Hooray when that happens: it means that the actor had been earlier performing on set not as actor/director (watching themselves during performance), but had been living during the actual performance at a surprising level of depth, profundity and complexity that even the actor herself had no idea what she was emotionally capable of achieving.

A happy surprise!

Sunday, March 01, 2009

ON ACTING: The Unexpected

Audiences often say of exciting actors: “I love watching them. You never know what they are going to do next.” That’s often because exciting actors in performance don’t know quite what they are going to do next!

The Danish philosopher Kierkegaard said: “Logic can take you to the brink; but only a leap of faith can take you beyond.”

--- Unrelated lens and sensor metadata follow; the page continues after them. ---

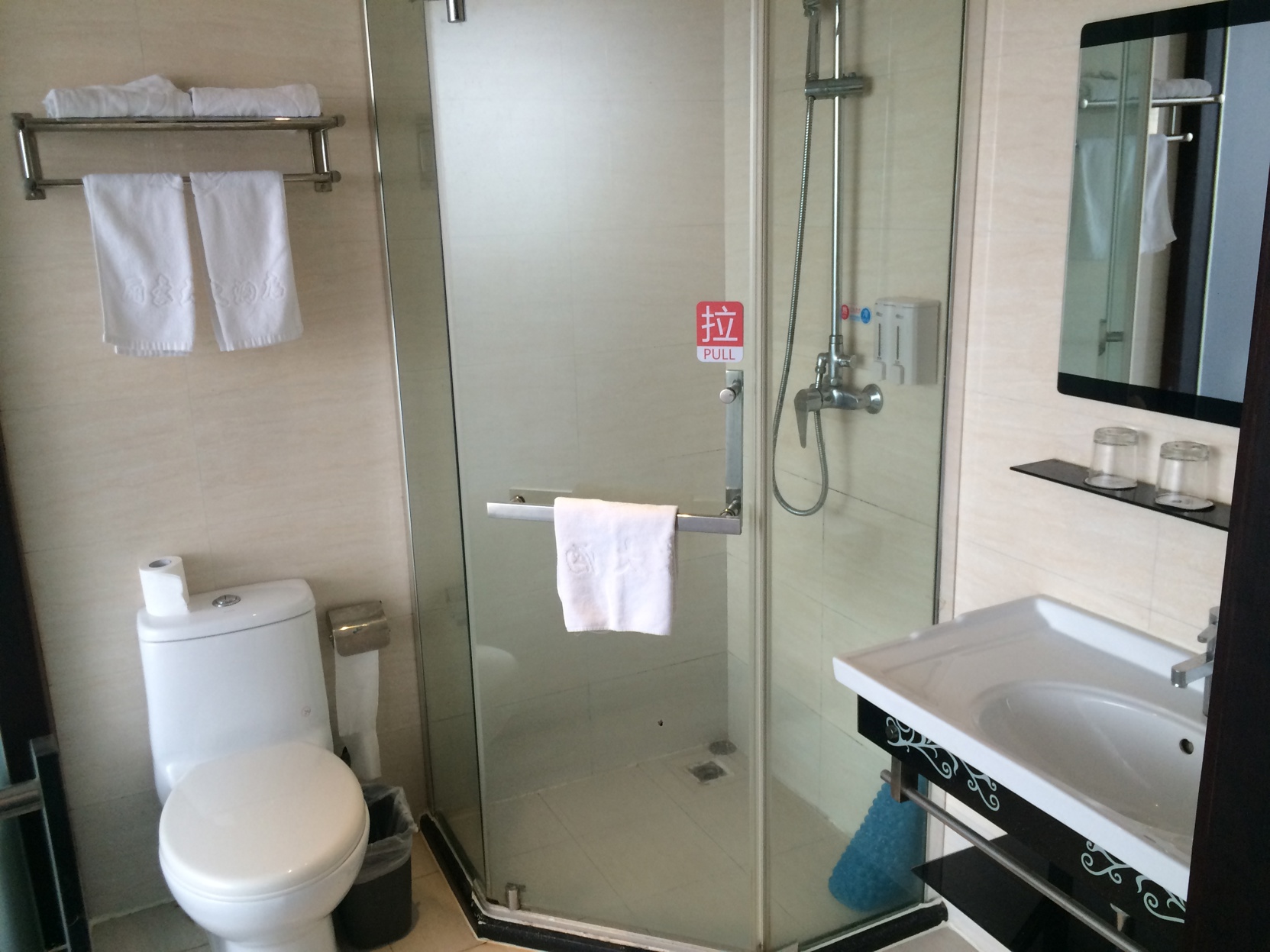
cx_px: 635
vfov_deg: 48.2
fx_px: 1064
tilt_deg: -16.0
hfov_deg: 61.7
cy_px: 476
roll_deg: +1.6
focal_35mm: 29
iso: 100
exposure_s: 1/33
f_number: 2.2
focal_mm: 4.15
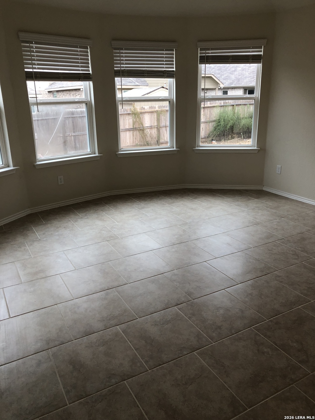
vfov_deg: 63.4
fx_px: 340
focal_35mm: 28
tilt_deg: -16.4
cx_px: 158
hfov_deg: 49.7
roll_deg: +1.8
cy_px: 210
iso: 50
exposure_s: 1/120
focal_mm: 4
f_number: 1.8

The good actor’s plunge into actual performance should take them deeply into their personal inner reality, beyond their own superficial understanding of themselves.

A good actor recognizes, accepts and appreciates that many of his best ‘choices’ in performance will happen in passing, during the performance; his/her actions arise out of their creative unconscious, rather than from the defined presupposed choices made in prior rehearsal or performances.